** Begin TEXT EXTRACT **
S & F Corp. v. American Express Co., 60 Ill. App. 3d 824 (1978)

May 11, 1978 · Illinois Appellate Court · No. 77-1094
60 Ill. App. 3d 824

S & F CORPORATION, Plaintiff-Appellee, v. AMERICAN EXPRESS COMPANY et al., Defendants-AppeUants.—(HARRIS TRUST AND SAVINGS BANK et al., Defendants.)

First District (4th Division)

No. 77-1094

Opinion filed May 11, 1978.

—Rehearing denied June 2, 1978.

*825Richard E. Alexander, John S. Pacocha, and Stephen M. Flanagan, all of Richard E. Alexander, Ltd., of Chicago, for appellants.

Anthony J. Valentino and Patrick A. Tuite, both of Chicago, for appellee.


delivered the opinion of the court:

This is an interlocutory appeal taken from certain orders of the circuit court of Cook County which entered and continued in effect a preliminary injunction preventing defendant, American Express Company (American Express), from terminating a written restaurant agreement with plaintiff, S & F Corporation (S & F). On appeal, defendants, American Express and Joyce B. Clegg, an employee of American Express, contend that: (1) there were insufficient allegations in the complaint of S & F to sustain the granting of a preliminary injunction; (2) the circuit court erred in denying the oral motion of American Express to dissolve the preliminary injunction; (3) the injunction orders entered by the circuit court were procedurally inadequate; and, (4) the preliminary injunction wrongfully enforces a totally new contractual relationship between S & F and American Express.
** End TEXT EXTRACT **
Can you repeat the court opinion word for word between "S & F CORPORATION, Plaintiff-Appellee, v." and "District (4th Division)", inclusive? The rows after this point have no connection to the court opinion.
** Begin RECORDS PROVIDED **
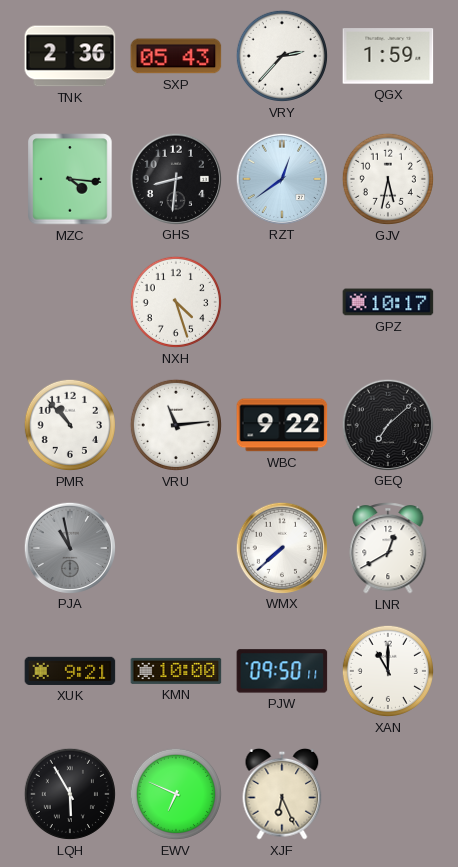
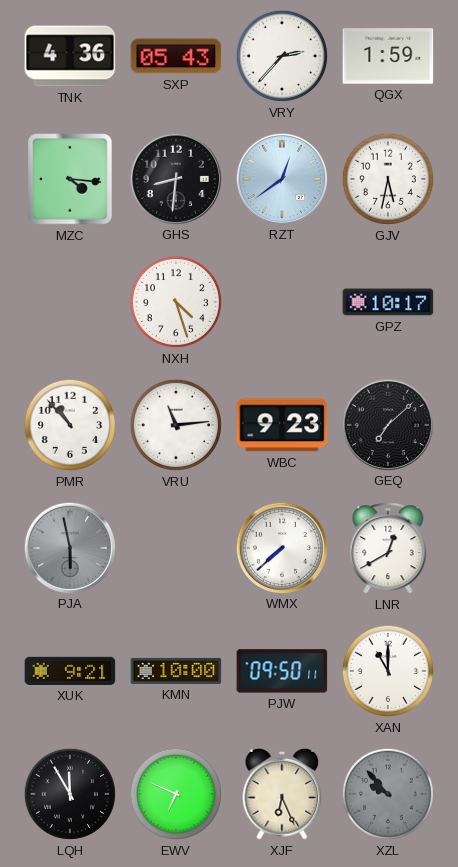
TNK: 2:36 -> 4:36
WBC: 9:22 -> 9:23
PJA: 10:58 -> 5:58
LQH: 5:55 -> 11:55
XZL: none -> 9:53
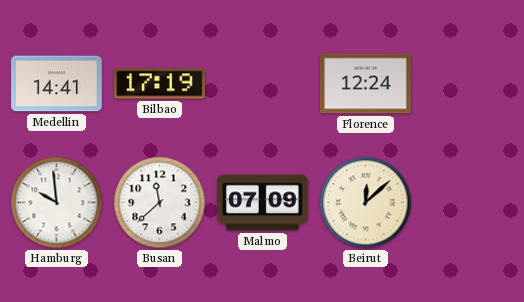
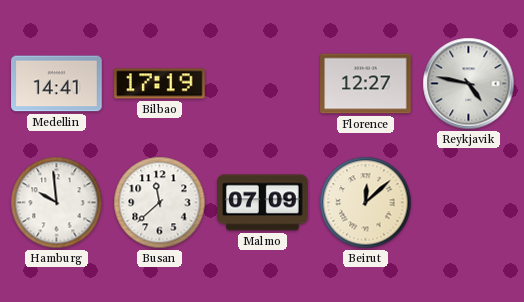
Florence: 12:24 -> 12:27
Reykjavik: none -> 4:47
** End RECORDS PROVIDED **
■ **PROBLEM SOLUTION**
S & F CORPORATION, Plaintiff-Appellee, v. AMERICAN EXPRESS COMPANY et al., Defendants-AppeUants.—(HARRIS TRUST AND SAVINGS BANK et al., Defendants.)

First District (4th Division)